Before we jump into what’s going on at the moment, two years into the Trump presidency, I want to go back to the period of time prior to the election and what the role of the evangelicals were in terms of these narratives that we’re now seeing play out.

We’ve got to remember something – evangelicals had a choice. There were several real evangelical candidates who were running as Republican presidential candidates. They didn’t back them. They backed the loudest, most boorish, uncouth pathological liar out of the bunch. And they did it because of their level of anger with the establishment. They did it because their leadership like Ralph Reed, Pat Robertson, and others directed them to do this. They did it because Franklin Graham directed them to do this.

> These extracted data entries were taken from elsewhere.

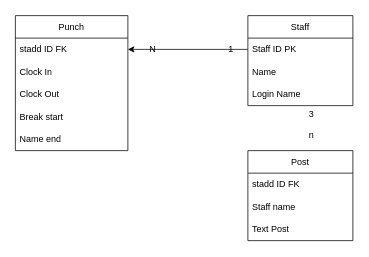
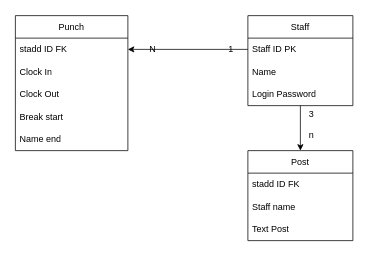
  <mxCell id="0" />
  <mxCell id="1" parent="0" />
  <mxCell id="2" value="Punch" style="swimlane;fontStyle=0;childLayout=stackLayout;horizontal=1;startSize=30;horizontalStack=0;resizeParent=1;resizeParentMax=0;resizeLast=0;collapsible=1;marginBottom=0;whiteSpace=wrap;html=1;" vertex="1" parent="1"><mxGeometry x="20" y="20" width="150" height="180" as="geometry" /></mxCell>
  <mxCell id="3" value="stadd ID FK" style="text;strokeColor=none;fillColor=none;align=left;verticalAlign=middle;spacingLeft=4;spacingRight=4;overflow=hidden;points=[[0,0.5],[1,0.5]];portConstraint=eastwest;rotatable=0;whiteSpace=wrap;html=1;" vertex="1" parent="2"><mxGeometry y="30" width="150" height="30" as="geometry" /></mxCell>
  <mxCell id="4" value="Clock In" style="text;strokeColor=none;fillColor=none;align=left;verticalAlign=middle;spacingLeft=4;spacingRight=4;overflow=hidden;points=[[0,0.5],[1,0.5]];portConstraint=eastwest;rotatable=0;whiteSpace=wrap;html=1;" vertex="1" parent="2"><mxGeometry y="60" width="150" height="30" as="geometry" /></mxCell>
  <mxCell id="5" value="Clock Out" style="text;strokeColor=none;fillColor=none;align=left;verticalAlign=middle;spacingLeft=4;spacingRight=4;overflow=hidden;points=[[0,0.5],[1,0.5]];portConstraint=eastwest;rotatable=0;whiteSpace=wrap;html=1;" vertex="1" parent="2"><mxGeometry y="90" width="150" height="30" as="geometry" /></mxCell>
  <mxCell id="6" value="Break start" style="text;strokeColor=none;fillColor=none;align=left;verticalAlign=middle;spacingLeft=4;spacingRight=4;overflow=hidden;points=[[0,0.5],[1,0.5]];portConstraint=eastwest;rotatable=0;whiteSpace=wrap;html=1;" vertex="1" parent="2"><mxGeometry y="120" width="150" height="30" as="geometry" /></mxCell>
  <mxCell id="7" value="Name end" style="text;strokeColor=none;fillColor=none;align=left;verticalAlign=middle;spacingLeft=4;spacingRight=4;overflow=hidden;points=[[0,0.5],[1,0.5]];portConstraint=eastwest;rotatable=0;whiteSpace=wrap;html=1;" vertex="1" parent="2"><mxGeometry y="150" width="150" height="30" as="geometry" /></mxCell>
+ <mxCell id="8" style="edgeStyle=orthogonalEdgeStyle;rounded=0;orthogonalLoop=1;jettySize=auto;html=1;entryX=0.5;entryY=0;entryDx=0;entryDy=0;" edge="1" parent="1" source="9" target="13"><mxGeometry relative="1" as="geometry" /></mxCell>
  <mxCell id="9" value="Staff" style="swimlane;fontStyle=0;childLayout=stackLayout;horizontal=1;startSize=30;horizontalStack=0;resizeParent=1;resizeParentMax=0;resizeLast=0;collapsible=1;marginBottom=0;whiteSpace=wrap;html=1;" vertex="1" parent="1"><mxGeometry x="330" y="20" width="140" height="120" as="geometry" /></mxCell>
  <mxCell id="10" value="Staff ID PK" style="text;strokeColor=none;fillColor=none;align=left;verticalAlign=middle;spacingLeft=4;spacingRight=4;overflow=hidden;points=[[0,0.5],[1,0.5]];portConstraint=eastwest;rotatable=0;whiteSpace=wrap;html=1;" vertex="1" parent="9"><mxGeometry y="30" width="140" height="30" as="geometry" /></mxCell>
  <mxCell id="11" value="Name" style="text;strokeColor=none;fillColor=none;align=left;verticalAlign=middle;spacingLeft=4;spacingRight=4;overflow=hidden;points=[[0,0.5],[1,0.5]];portConstraint=eastwest;rotatable=0;whiteSpace=wrap;html=1;" vertex="1" parent="9"><mxGeometry y="60" width="140" height="30" as="geometry" /></mxCell>
- <mxCell id="12" value="Login Name" style="text;strokeColor=none;fillColor=none;align=left;verticalAlign=middle;spacingLeft=4;spacingRight=4;overflow=hidden;points=[[0,0.5],[1,0.5]];portConstraint=eastwest;rotatable=0;whiteSpace=wrap;html=1;" vertex="1" parent="9"><mxGeometry y="90" width="140" height="30" as="geometry" /></mxCell>
+ <mxCell id="12" value="Login Password" style="text;strokeColor=none;fillColor=none;align=left;verticalAlign=middle;spacingLeft=4;spacingRight=4;overflow=hidden;points=[[0,0.5],[1,0.5]];portConstraint=eastwest;rotatable=0;whiteSpace=wrap;html=1;" vertex="1" parent="9"><mxGeometry y="90" width="140" height="30" as="geometry" /></mxCell>
  <mxCell id="13" value="Post" style="swimlane;fontStyle=0;childLayout=stackLayout;horizontal=1;startSize=30;horizontalStack=0;resizeParent=1;resizeParentMax=0;resizeLast=0;collapsible=1;marginBottom=0;whiteSpace=wrap;html=1;" vertex="1" parent="1"><mxGeometry x="330" y="200" width="140" height="120" as="geometry" /></mxCell>
  <mxCell id="14" value="stadd ID FK" style="text;strokeColor=none;fillColor=none;align=left;verticalAlign=middle;spacingLeft=4;spacingRight=4;overflow=hidden;points=[[0,0.5],[1,0.5]];portConstraint=eastwest;rotatable=0;whiteSpace=wrap;html=1;" vertex="1" parent="13"><mxGeometry y="30" width="140" height="30" as="geometry" /></mxCell>
  <mxCell id="15" value="Staff name" style="text;strokeColor=none;fillColor=none;align=left;verticalAlign=middle;spacingLeft=4;spacingRight=4;overflow=hidden;points=[[0,0.5],[1,0.5]];portConstraint=eastwest;rotatable=0;whiteSpace=wrap;html=1;" vertex="1" parent="13"><mxGeometry y="60" width="140" height="30" as="geometry" /></mxCell>
  <mxCell id="16" value="Text Post" style="text;strokeColor=none;fillColor=none;align=left;verticalAlign=middle;spacingLeft=4;spacingRight=4;overflow=hidden;points=[[0,0.5],[1,0.5]];portConstraint=eastwest;rotatable=0;whiteSpace=wrap;html=1;" vertex="1" parent="13"><mxGeometry y="90" width="140" height="30" as="geometry" /></mxCell>
  <mxCell id="17" style="edgeStyle=orthogonalEdgeStyle;rounded=0;orthogonalLoop=1;jettySize=auto;html=1;exitX=0;exitY=0.5;exitDx=0;exitDy=0;entryX=1;entryY=0.5;entryDx=0;entryDy=0;" edge="1" parent="1" source="10" target="3"><mxGeometry relative="1" as="geometry" /></mxCell>
  <mxCell id="18" value="3&lt;div&gt;&lt;br&gt;&lt;/div&gt;&lt;div&gt;n&lt;/div&gt;" style="text;html=1;align=center;verticalAlign=middle;whiteSpace=wrap;rounded=0;" vertex="1" parent="1"><mxGeometry x="410" y="150" width="10" height="30" as="geometry" /></mxCell>
  <mxCell id="19" value="N&amp;nbsp; &amp;nbsp; &amp;nbsp; &amp;nbsp; &amp;nbsp; &amp;nbsp; &amp;nbsp; &amp;nbsp; &amp;nbsp; &amp;nbsp; &amp;nbsp; &amp;nbsp; &amp;nbsp; &amp;nbsp; &amp;nbsp;1" style="text;html=1;align=center;verticalAlign=middle;whiteSpace=wrap;rounded=0;" vertex="1" parent="1"><mxGeometry x="190" y="50" width="130" height="30" as="geometry" /></mxCell>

So you have to understand that Donald Trump got elected not because of Russian involvement, that might have played a part, not because Hillary was a perplexingly bad candidate, all of these things played a role. But the only piece that you take out of the election puzzle of those 86,000 votes that put him in the White House, the only bloc that could make or break him is the white evangelical bloc, 82% of whom voted for him.

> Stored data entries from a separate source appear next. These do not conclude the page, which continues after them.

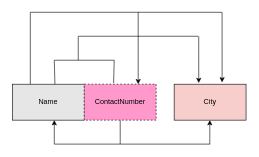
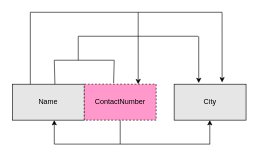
  <mxCell id="0" />
  <mxCell id="1" parent="0" />
  <mxCell id="2" value="Name" style="rounded=0;whiteSpace=wrap;html=1;fillColor=#e6e6e6;" vertex="1" parent="1"><mxGeometry x="20" y="140" width="120" height="60" as="geometry" /></mxCell>
  <mxCell id="3" value="ContactNumber" style="rounded=0;whiteSpace=wrap;html=1;fillColor=#FF99CC;dashed=1;" vertex="1" parent="1"><mxGeometry x="140" y="140" width="120" height="60" as="geometry" /></mxCell>
- <mxCell id="4" value="City" style="rounded=0;whiteSpace=wrap;html=1;fillColor=#f8cecc;" vertex="1" parent="1"><mxGeometry x="290" y="140" width="120" height="60" as="geometry" /></mxCell>
+ <mxCell id="4" value="City" style="rounded=0;whiteSpace=wrap;html=1;fillColor=#E6E6E6;" vertex="1" parent="1"><mxGeometry x="290" y="140" width="120" height="60" as="geometry" /></mxCell>
  <mxCell id="5" value="" style="endArrow=none;html=1;rounded=0;exitX=0.25;exitY=0;exitDx=0;exitDy=0;" edge="1" parent="1" source="2"><mxGeometry width="50" height="50" relative="1" as="geometry"><mxPoint x="470" y="150" as="sourcePoint" /><mxPoint x="50" y="20" as="targetPoint" /></mxGeometry></mxCell>
  <mxCell id="6" value="" style="endArrow=none;html=1;rounded=0;" edge="1" parent="1"><mxGeometry width="50" height="50" relative="1" as="geometry"><mxPoint x="90" y="100" as="sourcePoint" /><mxPoint x="190" y="100" as="targetPoint" /></mxGeometry></mxCell>
  <mxCell id="7" value="" style="endArrow=none;html=1;rounded=0;" edge="1" parent="1"><mxGeometry width="50" height="50" relative="1" as="geometry"><mxPoint x="130" y="60" as="sourcePoint" /><mxPoint x="330" y="60" as="targetPoint" /></mxGeometry></mxCell>
  <mxCell id="8" value="" style="endArrow=none;html=1;rounded=0;" edge="1" parent="1"><mxGeometry width="50" height="50" relative="1" as="geometry"><mxPoint x="50" y="20" as="sourcePoint" /><mxPoint x="370" y="20" as="targetPoint" /></mxGeometry></mxCell>
  <mxCell id="9" value="" style="endArrow=classic;html=1;rounded=0;entryX=0.667;entryY=-0.05;entryDx=0;entryDy=0;entryPerimeter=0;" edge="1" parent="1" target="4"><mxGeometry width="50" height="50" relative="1" as="geometry"><mxPoint x="370" y="20" as="sourcePoint" /><mxPoint x="520" y="100" as="targetPoint" /></mxGeometry></mxCell>
  <mxCell id="10" value="" style="endArrow=classic;html=1;rounded=0;entryX=0.342;entryY=-0.033;entryDx=0;entryDy=0;entryPerimeter=0;" edge="1" parent="1" target="4"><mxGeometry width="50" height="50" relative="1" as="geometry"><mxPoint x="331" y="60" as="sourcePoint" /><mxPoint x="520" y="100" as="targetPoint" /></mxGeometry></mxCell>
  <mxCell id="11" value="" style="endArrow=none;html=1;rounded=0;" edge="1" parent="1"><mxGeometry width="50" height="50" relative="1" as="geometry"><mxPoint x="130" y="100" as="sourcePoint" /><mxPoint x="130" y="60" as="targetPoint" /></mxGeometry></mxCell>
  <mxCell id="12" value="" style="endArrow=classic;html=1;rounded=0;entryX=0.75;entryY=0;entryDx=0;entryDy=0;" edge="1" parent="1" target="3"><mxGeometry width="50" height="50" relative="1" as="geometry"><mxPoint x="230" y="20" as="sourcePoint" /><mxPoint x="520" y="100" as="targetPoint" /></mxGeometry></mxCell>
  <mxCell id="13" value="" style="endArrow=none;html=1;rounded=0;exitX=0.408;exitY=-0.033;exitDx=0;exitDy=0;exitPerimeter=0;" edge="1" parent="1" source="3"><mxGeometry width="50" height="50" relative="1" as="geometry"><mxPoint x="470" y="150" as="sourcePoint" /><mxPoint x="190" y="100" as="targetPoint" /></mxGeometry></mxCell>
  <mxCell id="14" value="" style="endArrow=none;html=1;rounded=0;exitX=0.5;exitY=1;exitDx=0;exitDy=0;" edge="1" parent="1" source="3"><mxGeometry width="50" height="50" relative="1" as="geometry"><mxPoint x="470" y="150" as="sourcePoint" /><mxPoint x="200" y="240" as="targetPoint" /></mxGeometry></mxCell>
  <mxCell id="15" value="" style="endArrow=classic;html=1;rounded=0;" edge="1" parent="1"><mxGeometry width="50" height="50" relative="1" as="geometry"><mxPoint x="90" y="240" as="sourcePoint" /><mxPoint x="90" y="200" as="targetPoint" /></mxGeometry></mxCell>
  <mxCell id="16" value="" style="endArrow=none;html=1;rounded=0;" edge="1" parent="1"><mxGeometry width="50" height="50" relative="1" as="geometry"><mxPoint x="90" y="240" as="sourcePoint" /><mxPoint x="350" y="240" as="targetPoint" /></mxGeometry></mxCell>
  <mxCell id="17" value="" style="endArrow=classic;html=1;rounded=0;entryX=0.25;entryY=1;entryDx=0;entryDy=0;" edge="1" parent="1"><mxGeometry width="50" height="50" relative="1" as="geometry"><mxPoint x="349.5" y="240" as="sourcePoint" /><mxPoint x="349.5" y="200" as="targetPoint" /></mxGeometry></mxCell>
  <mxCell id="18" value="" style="endArrow=none;html=1;rounded=0;exitX=0.592;exitY=0;exitDx=0;exitDy=0;exitPerimeter=0;" edge="1" parent="1" source="2"><mxGeometry width="50" height="50" relative="1" as="geometry"><mxPoint x="470" y="150" as="sourcePoint" /><mxPoint x="90" y="100" as="targetPoint" /></mxGeometry></mxCell>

That bloc was basically talked into voting for him by a group of people within the right wing of the evangelical leadership, not the overall evangelical leadership. People like Ralph Reed and people like Pat Robertson, people like Franklin Graham, people like Jeffress and so forth and so on. These folks got behind him because in his voice they found the same level of alienation and anger that their own foot soldiers respond to in fundraising and all these other areas. And so essentially the tail began to wag the dog.

And so if you want to fast-forward now, what Trump managed to do was get the more radicalized evangelicals who really speak his language because they also are kind of con men and liars and so they understood him perfectly. Well, he spoke their language. They also brush scandals under the rug, which would put most people in jail. You know, he assaults women . . .  Ralph Reed had a deal with the casinos, which put his colleague Abrahamoff in jail. . .

What we see in all this stuff is a pattern. It’s that they go to the more radical and the more angry. It works in the same way that raising money against feminists works, and gay people works. It’s not where most people start out their evangelical journey but it’s where some of them end up.

What’s happened here is that there’s really a Trump cult that has replaced evangelicalism in terms of religious faith in America. Now that doesn’t mean every individual is in that, but certainly that’s the image of it and that’s where it’s gone.